California's gas prices to increase 65 cents per gallon with new fuel standards
Impact of Higher Gas Prices & Equity
- Many argue a sudden ~$0.65/gal increase is regressive, hitting low‑income and rural drivers with few alternatives.
- Others counter that current gas prices are artificially low, externalities are large, and higher prices better reflect true societal costs.
- Some note gasoline is a relatively small part of total car-ownership costs; those too poor for cars mostly rely on transit and are less directly affected.
Electric Vehicles: Adoption, Costs, and Range
- EVs are already ~20–25% of new CA sales; some point to generous subsidies and used EVs (e.g., Bolt, Model 3) being price‑competitive with comparable ICE cars.
- Critics respond that many can’t afford any new car, subsidies have been reduced or hard to access, and EV range/charging constraints remain an issue, especially in the US context.
- Debate over “range anxiety”: current 200–300+ mile ranges are seen as ample for most daily use by some, while others worry about long trips, charge times, and sparse infrastructure.
- Concerns raised about EV externalities (mining, child labor, heavier vehicles, battery supply geopolitics, tracking/telemetry).
Public Transit and Urban Form
- Strong support from many for using higher fuel costs to fund robust, safe, and clean transit; comparisons to Tokyo/NYC.
- Others argue most California metros are low‑density and car‑oriented, making transit unviable without massive, long‑term rezoning and redevelopment.
- Proposals include ending single‑family zoning, upzoning around transit, and government purchase of low‑density land; skepticism about feasibility and rural relevance.
Taxes, Externalities, and Policy Design
- Repeated theme: internalizing externalities (CO2, health impacts, pollution) via fuel standards, carbon pricing, or “sin taxes” (parallels to cigarettes and sugary drinks).
- Counter‑view: once you start taxing every negative externality (sugar, electricity, etc.) you risk runaway complexity and higher cost of living; some urge instead lowering taxes and improving government efficiency.
- Concern that fuel taxes can create perverse incentives for states to keep gasoline use high to preserve revenue.
- Suggestions for more targeted schemes: odometer×weight taxes (including for EVs), or taxes tied to electricity pollution.
Electricity Costs, Power, and Utilities
- Tension noted between discouraging gasoline and California’s very high electricity prices, which can undermine EV economics.

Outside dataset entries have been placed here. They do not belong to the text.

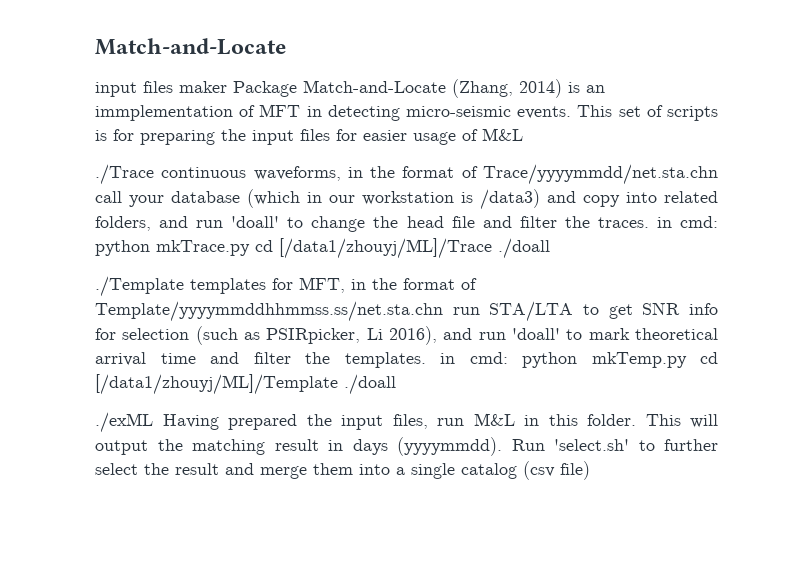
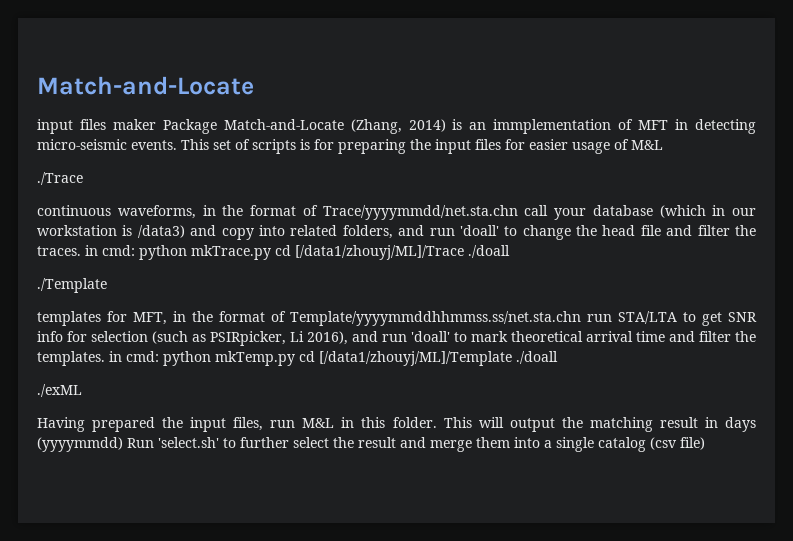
(154, 174) none -> (83, 178) //
(184, 286) none -> (107, 285) //
(153, 422) none -> (82, 390) //
[397,437,502,456] (yyyymmdd). -> [37,437,123,452] (yyyymmdd)

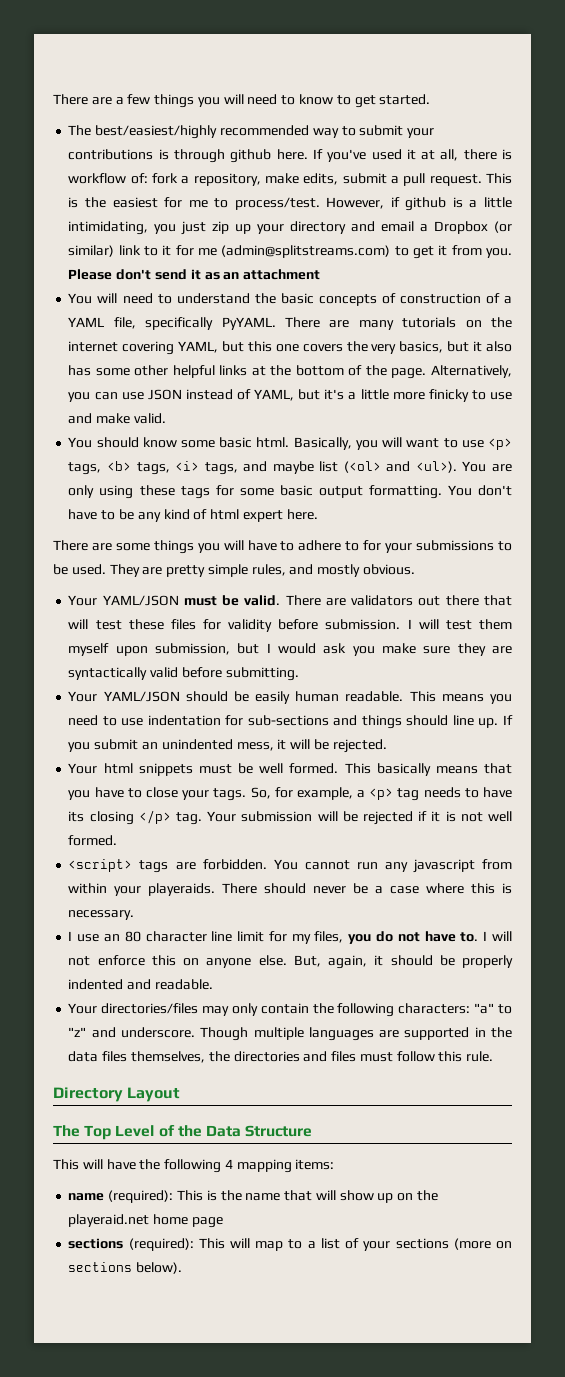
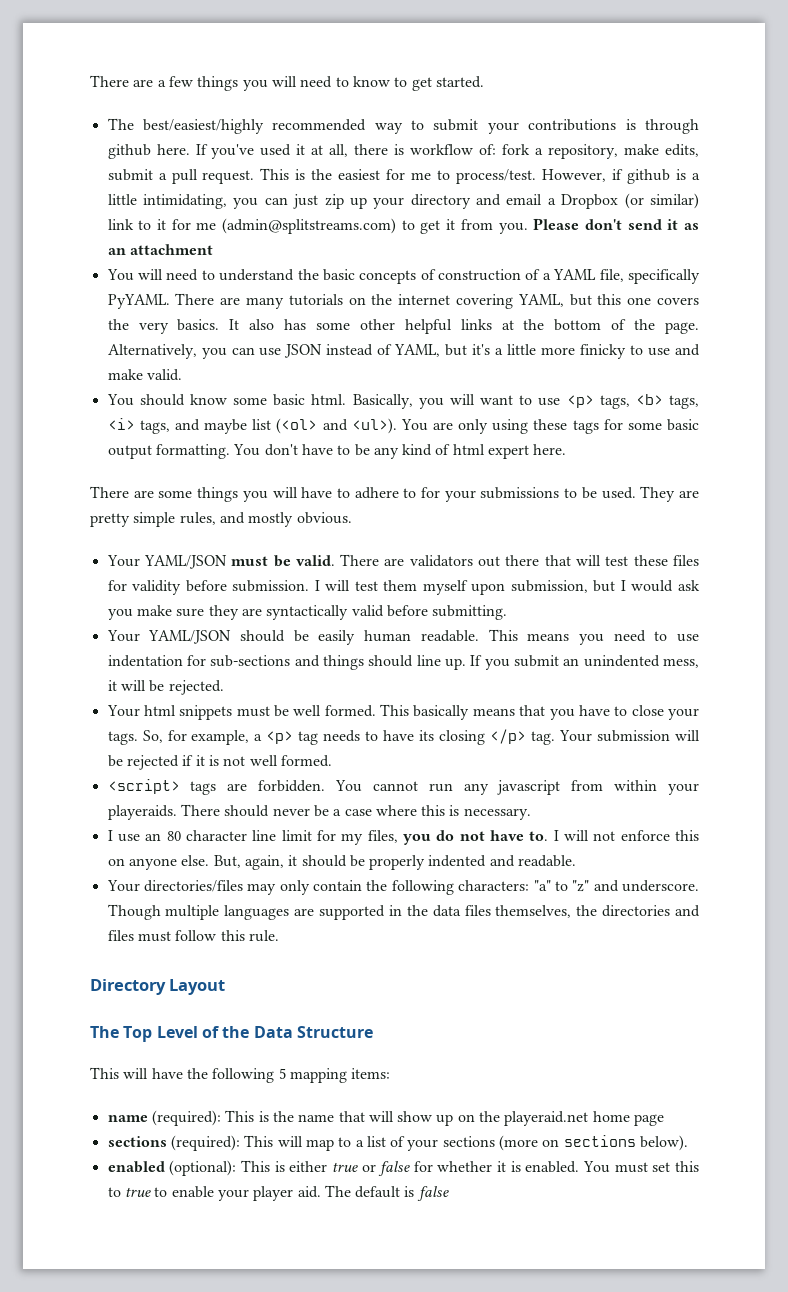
(177, 229) none -> [264,197,288,205] can
[399,341,483,353] basics, but it -> [177,319,240,331] basics. It
[224,1159,233,1169] 4 -> [278,1068,286,1079] 5
(183, 1268) none -> [107,1160,699,1176] [107,1185,449,1201] // enabled (optional): This is either true or false for whether it is enabled. You must set this to true to enable your player aid. The default is false

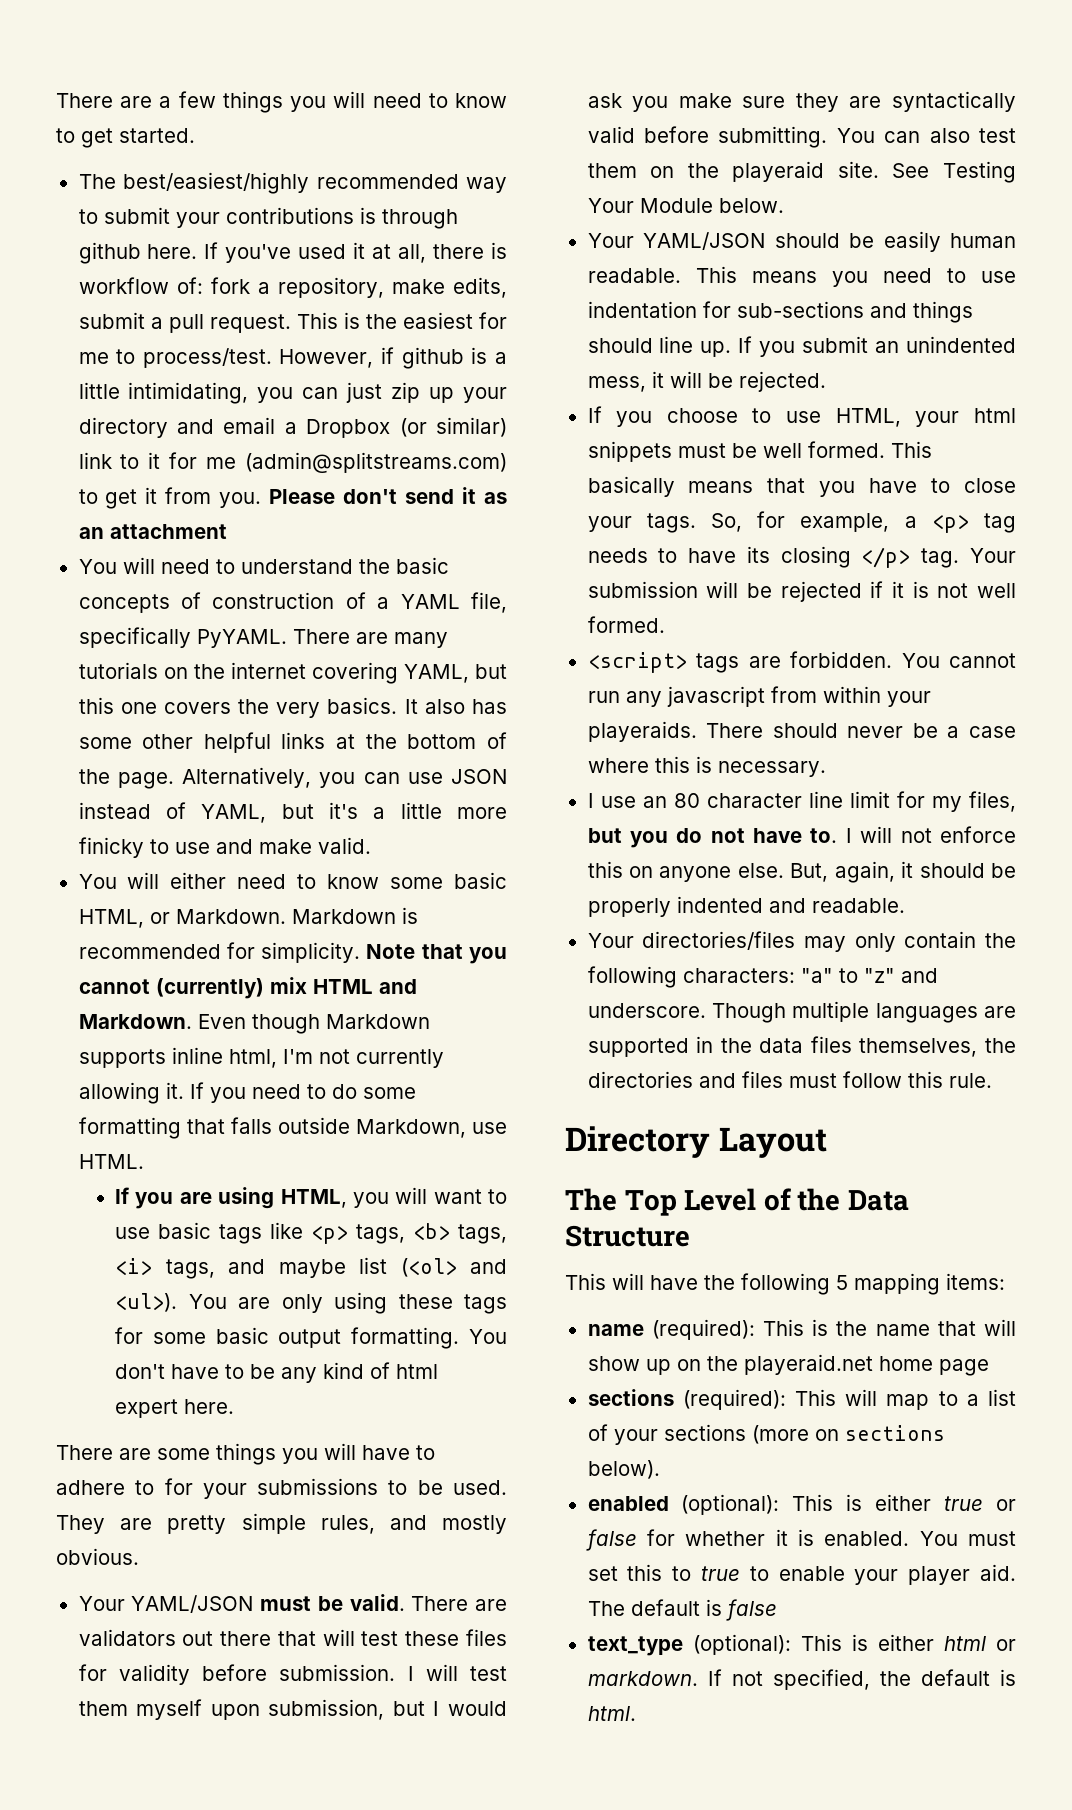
[139,394,413,409] should know some basic html. Basically, -> [127,872,507,889] [78,907,418,928] [78,942,508,964] [78,977,417,999] [78,1014,430,1034] [78,1047,444,1068] [78,1082,416,1104] [78,1117,507,1139] [78,1154,144,1169] [115,1187,347,1209] will either need to know some basic HTML, or Markdown. Markdown is recommended for simplicity. Note that you cannot (currently) mix HTML and Markdown. Even though Markdown supports inline html, I'm not currently allowing it. If you need to do some formatting that falls outside Markdown, use HTML. // If you are using HTML,
(561, 402) none -> [158,1222,304,1244] basic tags like
(508, 612) none -> [836,128,1016,143] [587,161,1016,183] [587,198,784,213] You can also test them on the playeraid site. See Testing Your Module below.
[106,705,140,717] Your -> [587,406,960,427] If you choose to use HTML, your
(398, 836) none -> [587,828,622,843] but
(449, 1193) none -> [587,1634,1016,1656] [587,1669,1016,1690] [587,1706,636,1721] // text_type (optional): This is either html or markdown. If not specified, the default is html.

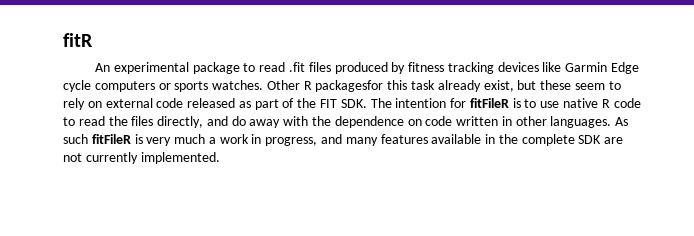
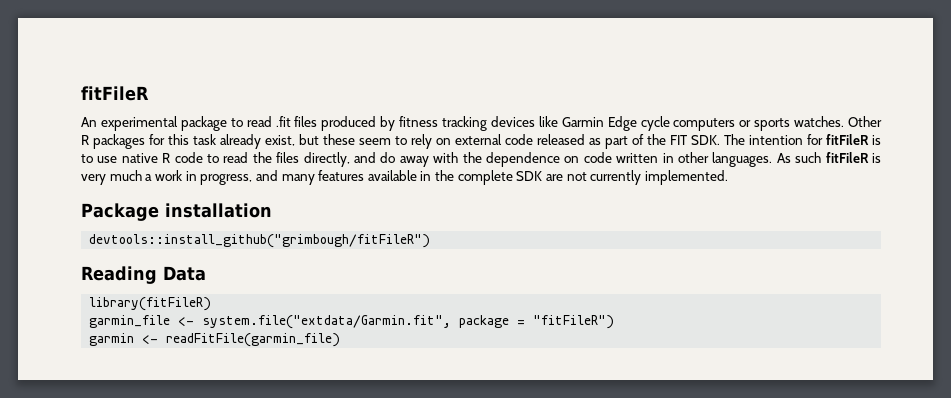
[63,33,93,47] fitR -> [81,86,149,101] fitFileR
[315,80,384,92] packagesfor -> [93,134,165,149] packages for
(220, 158) none -> [81,203,272,221] [89,234,431,248] [81,266,206,284] [89,297,212,311] [89,315,615,329] [89,333,341,347] // Package installation // devtools::install_github("grimbough/fitFileR") // Reading Data // library(fitFileR) // garmin_file <- system.file("extdata/Garmin.fit", package = "fitFileR") // garmin <- readFitFile(garmin_file)

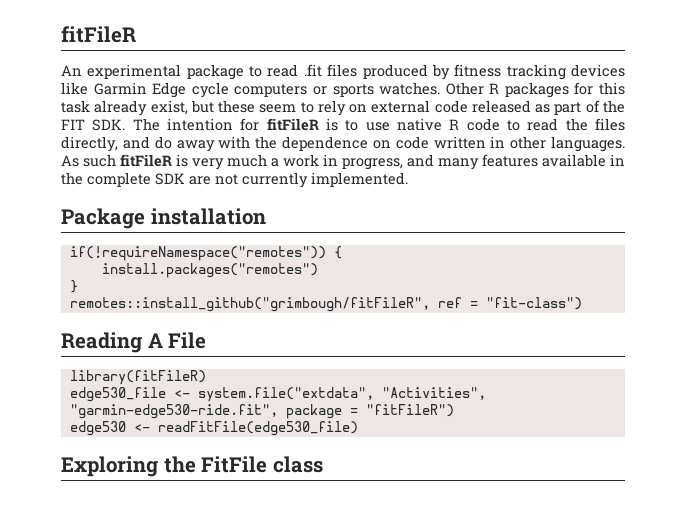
[89,234,431,248] devtools::install_github("grimbough/fitFileR") -> [69,246,342,261] [101,263,318,278] [69,280,78,293] [69,297,582,312] if(!requireNamespace("remotes")) { // install.packages("remotes") // } // remotes::install_github("grimbough/fitFileR", ref = "fit-class")
[163,266,206,281] Data -> [147,332,207,349] A File
[89,315,615,329] [89,333,341,347] garmin_file <- system.file("extdata/Garmin.fit", package = "fitFileR") // garmin <- readFitFile(garmin_file) -> [69,387,486,402] [69,404,454,419] [69,421,358,436] [61,456,323,477] edge530_file <- system.file("extdata", "Activities", "garmin-edge530-ride.fit", package = "fitFileR") // edge530 <- readFitFile(edge530_file) // Exploring the FitFile class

- Explanations offered: wildfire‑driven grid hardening (burying lines), historic utility mismanagement, and costly nuclear decisions.
- Some advocate heavy nuclear investment and even socializing utilities; others argue nuclear is uneconomical and would slow a solar/battery‑driven transition.
Health, Environment, and Long-Term Benefits
- Cited analyses (e.g., Clean Air Act) claim pollution controls’ benefits dwarf costs; participants expect similar health gains from tighter fuel standards.
- Air quality improvements are valued, especially in smog‑prone basins like Los Angeles, though some note US gains partly came from offshoring dirty industry.
Information Quality and Uncertainty
- Multiple comments state the “$0.65/gal” figure is speculative, not a formal tax, and rooted in assumptions about how refineries respond to the new fuel standard.
- Overall impact on prices, driving behavior, EV adoption, and transit use is viewed as significant but quantitatively unclear.